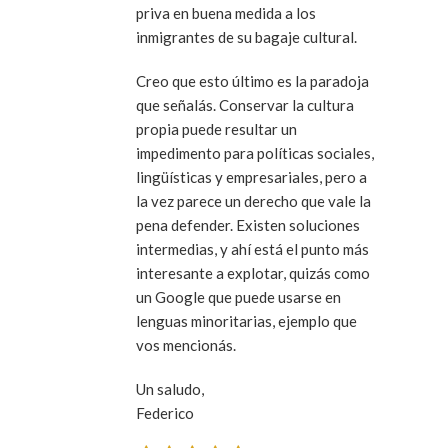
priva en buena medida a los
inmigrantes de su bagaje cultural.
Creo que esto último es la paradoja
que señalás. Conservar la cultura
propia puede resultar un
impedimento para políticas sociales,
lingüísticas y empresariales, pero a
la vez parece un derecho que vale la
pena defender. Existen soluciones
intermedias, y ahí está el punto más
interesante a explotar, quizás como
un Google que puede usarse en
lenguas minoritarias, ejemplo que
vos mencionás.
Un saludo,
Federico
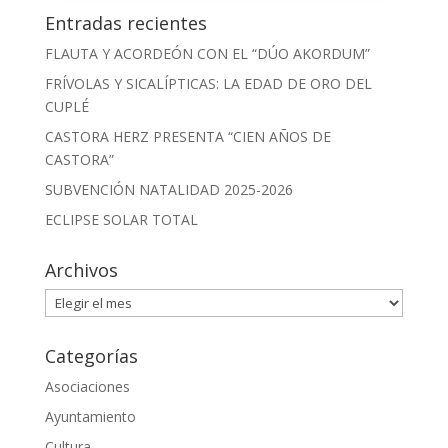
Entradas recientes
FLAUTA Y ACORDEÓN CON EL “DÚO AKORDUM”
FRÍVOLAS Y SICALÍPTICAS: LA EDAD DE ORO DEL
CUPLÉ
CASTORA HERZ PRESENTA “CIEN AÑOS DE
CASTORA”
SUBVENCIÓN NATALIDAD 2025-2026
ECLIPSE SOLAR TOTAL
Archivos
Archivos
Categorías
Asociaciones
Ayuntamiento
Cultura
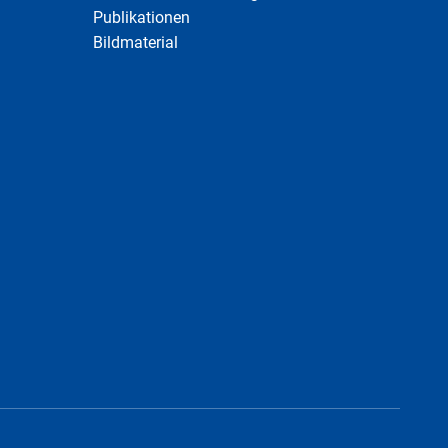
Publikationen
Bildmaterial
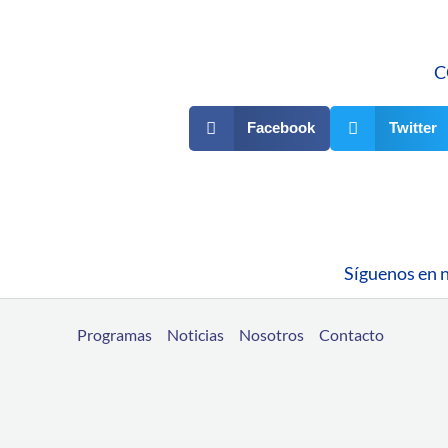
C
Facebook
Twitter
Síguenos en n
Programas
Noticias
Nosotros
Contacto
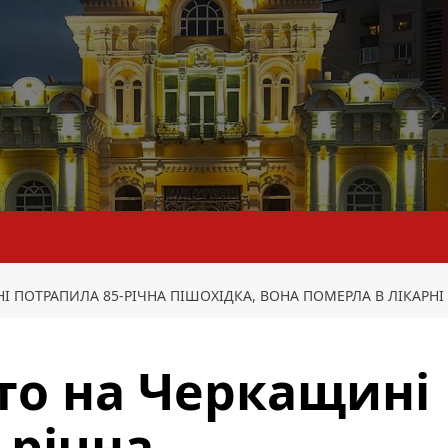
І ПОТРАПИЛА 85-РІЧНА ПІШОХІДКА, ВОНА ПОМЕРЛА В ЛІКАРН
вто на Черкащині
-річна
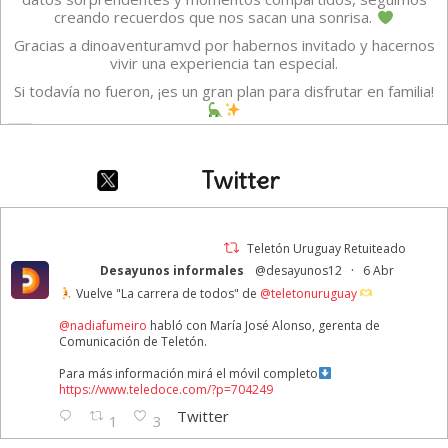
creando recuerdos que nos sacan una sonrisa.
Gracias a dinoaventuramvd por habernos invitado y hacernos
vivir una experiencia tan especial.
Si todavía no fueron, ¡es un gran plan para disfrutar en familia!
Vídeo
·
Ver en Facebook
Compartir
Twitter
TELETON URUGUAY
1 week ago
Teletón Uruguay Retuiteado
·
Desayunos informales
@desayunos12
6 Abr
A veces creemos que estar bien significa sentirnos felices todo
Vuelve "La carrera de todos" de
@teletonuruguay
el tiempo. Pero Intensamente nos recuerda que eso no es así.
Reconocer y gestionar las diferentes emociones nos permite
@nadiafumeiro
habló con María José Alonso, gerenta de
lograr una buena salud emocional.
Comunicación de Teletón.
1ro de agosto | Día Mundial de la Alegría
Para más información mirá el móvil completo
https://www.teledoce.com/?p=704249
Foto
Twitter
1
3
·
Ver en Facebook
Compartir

- - - - - - -

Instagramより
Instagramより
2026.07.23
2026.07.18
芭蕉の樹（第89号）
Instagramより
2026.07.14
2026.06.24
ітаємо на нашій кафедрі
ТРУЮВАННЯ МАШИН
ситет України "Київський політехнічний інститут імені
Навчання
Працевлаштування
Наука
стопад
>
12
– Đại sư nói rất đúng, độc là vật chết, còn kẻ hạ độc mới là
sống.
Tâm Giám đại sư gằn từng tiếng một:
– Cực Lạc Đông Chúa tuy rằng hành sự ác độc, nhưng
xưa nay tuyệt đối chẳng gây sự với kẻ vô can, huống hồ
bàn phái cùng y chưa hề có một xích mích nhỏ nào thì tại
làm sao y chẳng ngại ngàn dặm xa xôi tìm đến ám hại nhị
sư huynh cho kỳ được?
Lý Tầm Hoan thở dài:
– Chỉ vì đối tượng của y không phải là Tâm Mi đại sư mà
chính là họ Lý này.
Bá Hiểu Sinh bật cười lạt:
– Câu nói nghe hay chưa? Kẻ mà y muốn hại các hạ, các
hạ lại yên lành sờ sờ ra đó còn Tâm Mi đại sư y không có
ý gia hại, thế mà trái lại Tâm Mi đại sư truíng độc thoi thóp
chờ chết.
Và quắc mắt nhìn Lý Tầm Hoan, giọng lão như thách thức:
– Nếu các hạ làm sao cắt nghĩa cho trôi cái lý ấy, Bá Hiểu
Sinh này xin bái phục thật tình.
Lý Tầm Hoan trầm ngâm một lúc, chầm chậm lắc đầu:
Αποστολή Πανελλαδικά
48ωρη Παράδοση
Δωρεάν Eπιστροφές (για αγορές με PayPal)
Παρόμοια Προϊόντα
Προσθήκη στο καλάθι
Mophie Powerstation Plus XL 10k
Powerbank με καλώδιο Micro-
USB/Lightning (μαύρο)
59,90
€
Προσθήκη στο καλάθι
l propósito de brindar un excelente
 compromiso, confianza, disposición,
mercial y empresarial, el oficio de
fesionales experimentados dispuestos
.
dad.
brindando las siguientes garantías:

- - - - - - -

Your assignment
Write out exactly the lines above between the line with "mercial y empresarial, el oficio de" and the line with "brindando las siguientes", inclusive, and nothing beyond them.

Answer section
mercial y empresarial, el oficio de
fesionales experimentados dispuestos
.
dad.
brindando las siguientes garantías:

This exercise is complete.